[Extract]
Best way to parse a URL query string

Question

What is the best way to parse data out of a URL query string (for instance, data appended to the URL by a form) in python? My goal is to accept form data and display it on the same page. I've researched several methods that aren't quite what I'm looking for.

I'm creating a simple web server with the goal of learning about sockets. This web server won't be used for anything but testing purposes.

GET /?1pm=sample&2pm=&3pm=&4pm=&5pm= HTTP/1.1
Host: localhost:50000
User-Agent: Mozilla/5.0 (Windows NT 6.1; WOW64; rv:11.0) Gecko/20100101 Firefox/11.0
Accept: text/html,application/xhtml+xml,application/xml;q=0.9,*/*;q=0.8
Accept-Language: en-us,en;q=0.5
Accept-Encoding: gzip, deflate
Connection: keep-alive
Referer: http://localhost:50000/?1pm=sample&2pm=&3pm=&4pm=&5pm=

What's wrong with http://stackoverflow.com/questions/1349367/parse-an-http-request-authorization-header-with-python or http://stackoverflow.com/questions/4685217/parse-raw-http-headers. You haven't given us enough info about what other approaches are lacking. Do you have an example header or two? — Steven Rumbalski, Apr 11 '12 at 20:12
Nothing is 'wrong' with either of these posts. Based on the programming experiences I've head in the past, I'm inclined to do something similar like a regex expression in the second link. However, I wanted to ask and see if there is a simpler way to do it since this is my first python program. — egoskeptical, Apr 11 '12 at 20:24
Looks to me like you're talking about URL query strings, not HTTP headers. You might want to update your question to reflect this. — ʇsәɹoɈ, Apr 11 '12 at 20:57

jmunsch · Answer 1 · 2018-11-27T15:24:24.273

108

Here is an example using python3 urllib.parse:

from urllib.parse import urlparse, parse_qs
URL='https://someurl.com/with/query_string?i=main&mode=front&sid=12ab&enc=+Hello'
parsed_url = urlparse(URL)

[Problems]
1. Name every header field that appears in the sample HTTP request in the thread about parsing a URL query string, leaving out the request line.
2. Edit the listing below by replacing "Publisher(s)" with "Publisher" wherever it occurs. Give all of its lines again with nothing else changed, and leave the pictures out.

[Supplied records]
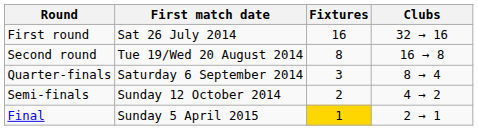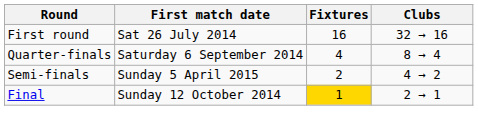- row: Second round | Tue 19/Wed 20 August 2014 | 8 | 16 → 8
Quarter-finals | Fixtures: 3 -> 4
Semi-finals | First match date: Sunday 12 October 2014 -> Sunday 5 April 2015
Final | First match date: Sunday 5 April 2015 -> Sunday 12 October 2014
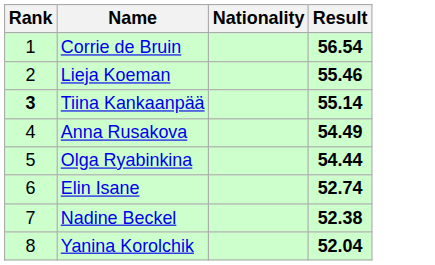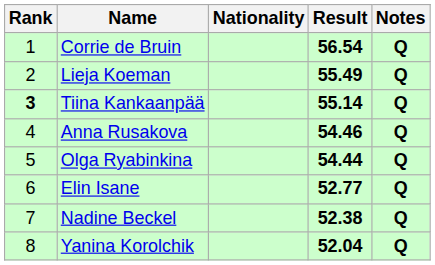+ column: Notes | Q | Q | Q | Q | Q | Q | Q | Q
Lieja Koeman | Result: 55.46 -> 55.49
Anna Rusakova | Result: 54.49 -> 54.46
Elin Isane | Result: 52.74 -> 52.77
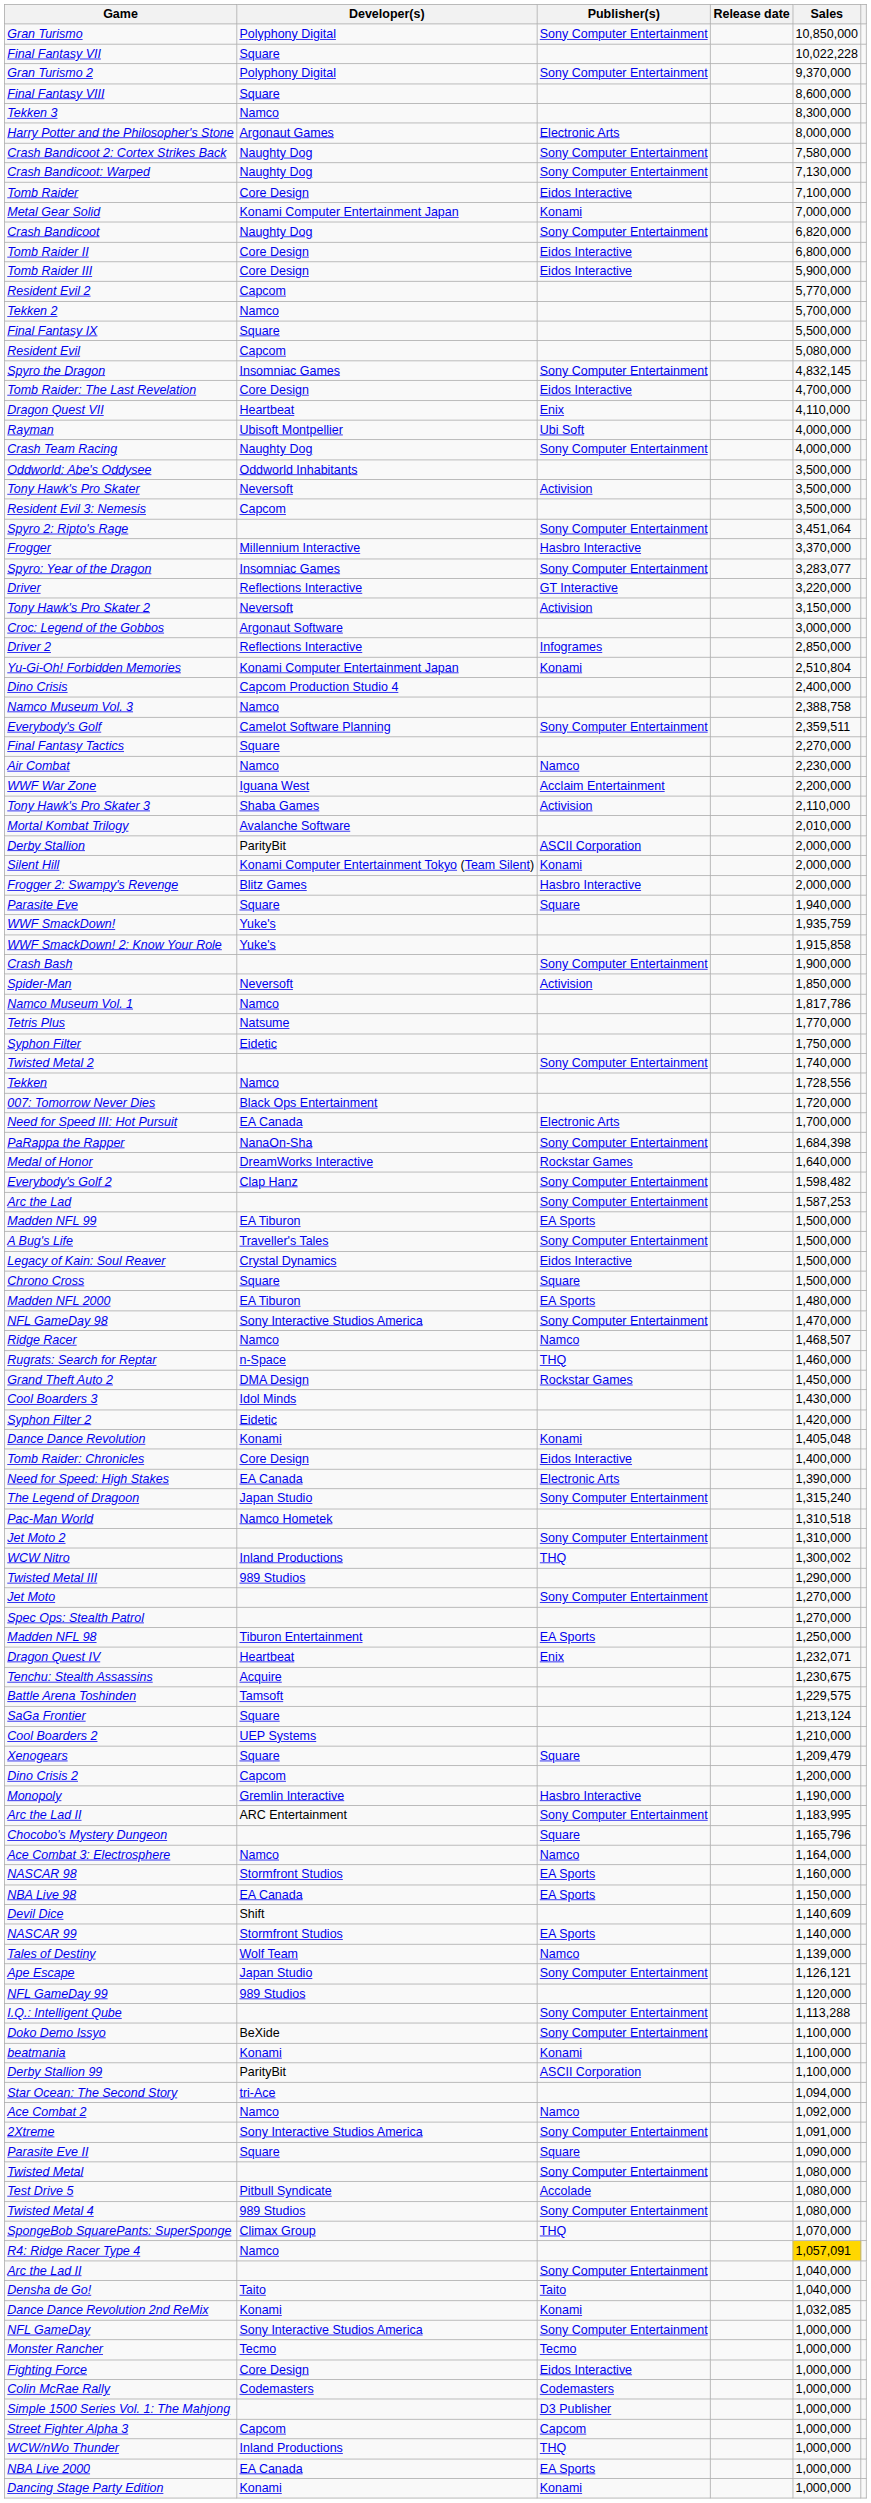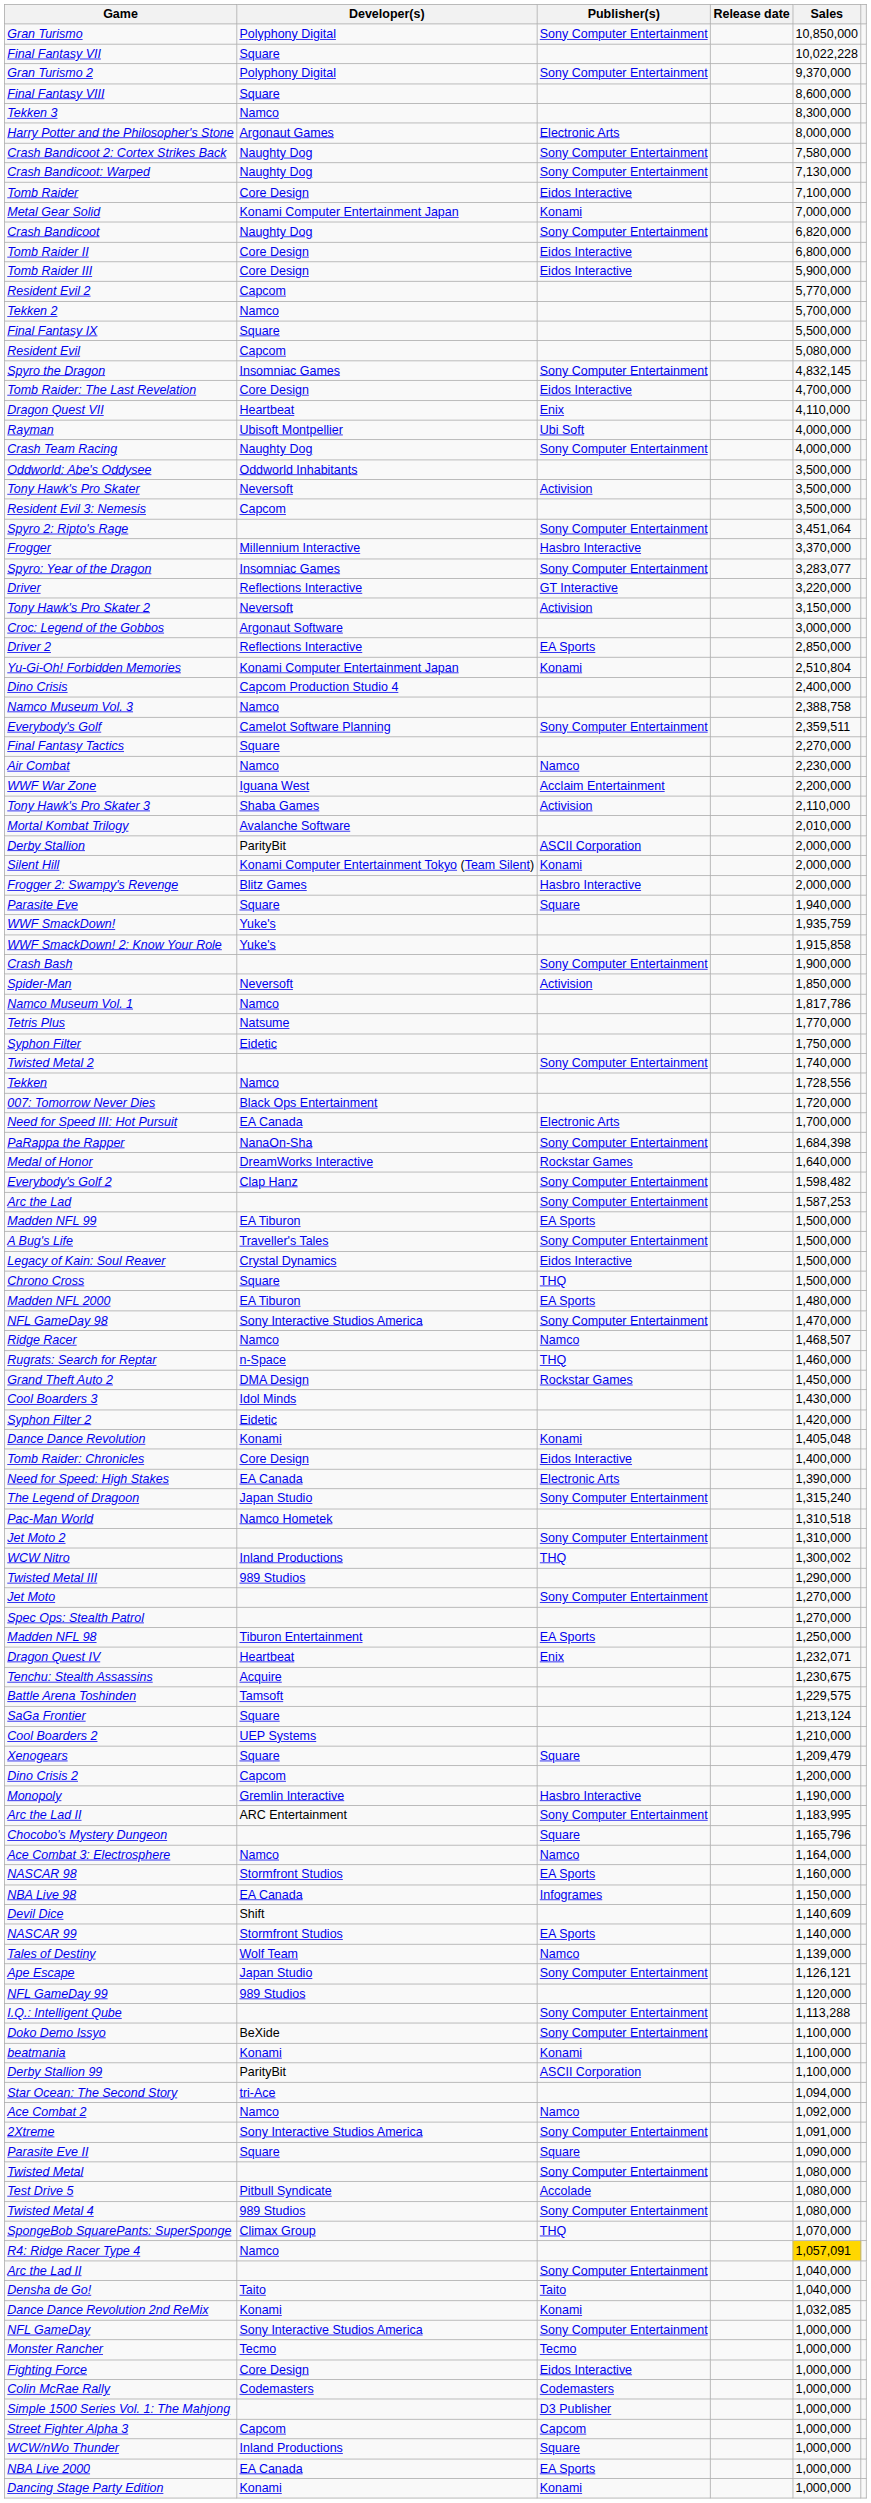Driver 2 | Publisher(s): Infogrames -> EA Sports
Chrono Cross | Publisher(s): Square -> THQ
NBA Live 98 | Publisher(s): EA Sports -> Infogrames
WCW/nWo Thunder | Publisher(s): THQ -> Square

[Exercise solutions]
1. Host, User-Agent, Accept, Accept-Language, Accept-Encoding, Connection, Referer

2.
- row: Second round | Tue 19/Wed 20 August 2014 | 8 | 16 → 8
Quarter-finals | Fixtures: 3 -> 4
Semi-finals | First match date: Sunday 12 October 2014 -> Sunday 5 April 2015
Final | First match date: Sunday 5 April 2015 -> Sunday 12 October 2014
+ column: Notes | Q | Q | Q | Q | Q | Q | Q | Q
Lieja Koeman | Result: 55.46 -> 55.49
Anna Rusakova | Result: 54.49 -> 54.46
Elin Isane | Result: 52.74 -> 52.77
Driver 2 | Publisher: Infogrames -> EA Sports
Chrono Cross | Publisher: Square -> THQ
NBA Live 98 | Publisher: EA Sports -> Infogrames
WCW/nWo Thunder | Publisher: THQ -> Square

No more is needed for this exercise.